Jonathan Koppell, dean of the College of Public Programs, told graduates to learn from recent events. He cited the failure of the launch of the federal government’s health care website as a cautionary tale of good intentions that can have disastrous effects simply by how they're implemented.

Koppell also brought up the death of Nelson Mandela, the former political prisoner turned president of South Africa. Koppell told students to resist the idea that working with people you disagree with makes you weak, and to resist the notion that compromise is a failure. 

“What makes Nelson Mandela great, in my view, is something we typically vilify in contemporary society,” said Koppell. “This was somebody who was willing to work with his enemies. This was somebody who was willing to reach out to people whom he had every reason to hate at his core and saw them as his necessary partner.“

During the graduation ceremony, Koppell highlighted the achievements of four students selected as outstanding graduates from each of the four schools in the College of Public Programs. 

He praised Samantha McLaughlin from the School of Criminology and Criminal Justice for seeking to understand why a relative was incarcerated. And for juggling an accelerated load at school with a full-time job and helping care for her father. And she still found time to play clarinet in several bands.

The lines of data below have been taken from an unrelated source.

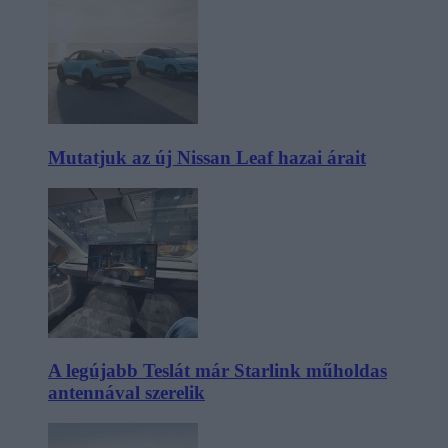
Mutatjuk az új Nissan Leaf hazai árait
A legújabb Teslát már Starlink műholdas
antennával szerelik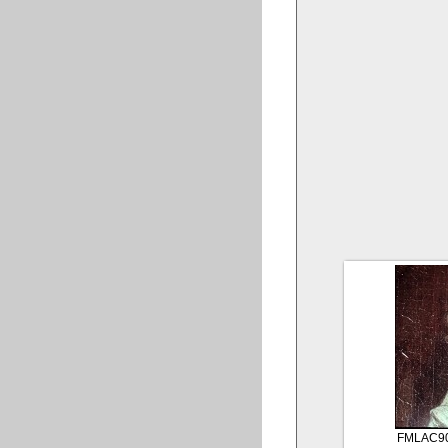
FMLAC9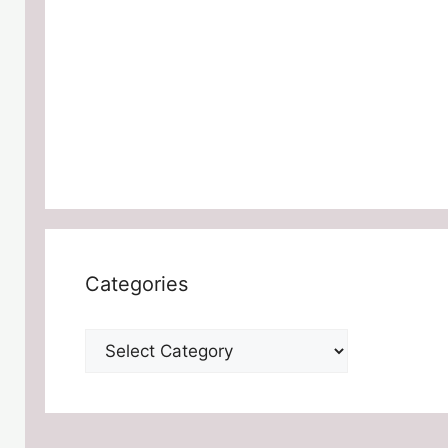
Categories
Categories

Koppell congratulated Sydney Harrison from the School of Social Work for demonstrating academic and professional excellence through her work with a nonprofit that helps LGBT youth. Plus, Harrison played the tuba in the ASU Marching Band, causing Koppell to suggest the college could form its own band with such talented musicians. 

The dean suggested ASU erred by not initially admitting Croatia native Adriana Johnston, who graduated with a 4.2 GPA from the College of Community Resources and Development. Before graduating, Johnston leveraged an internship into a full-time management position with a company in the tourism and hospitality industry.

And Koppell congratulated Sydney Bewernick for opting out of a nursing degree in favor of one from the School of Public Affairs. The Ontario, Canada native plans to pursue a career that combines her passions for public policy and children’s health.

The fall 2013 College of Public Programs convocation included the symbolic ritual of investiture for four doctoral students who earned doctoral degrees: Daniel Kenneth Plunkett, doctor of philosophy in community resources and development; Ljubinka Andonoska, doctor of philosophy in public administration and policy; Seeun Ryu, doctor of philosophy in public administration and policy; and Andrea Cimino, doctor of philosophy in social work.

The convocation was the first one held at Comerica Theatre, which provided a closer view of the stage for some 3,000 family members and friends who attended. Previous College of Public Program Convocations had been held at the Phoenix Convention Center.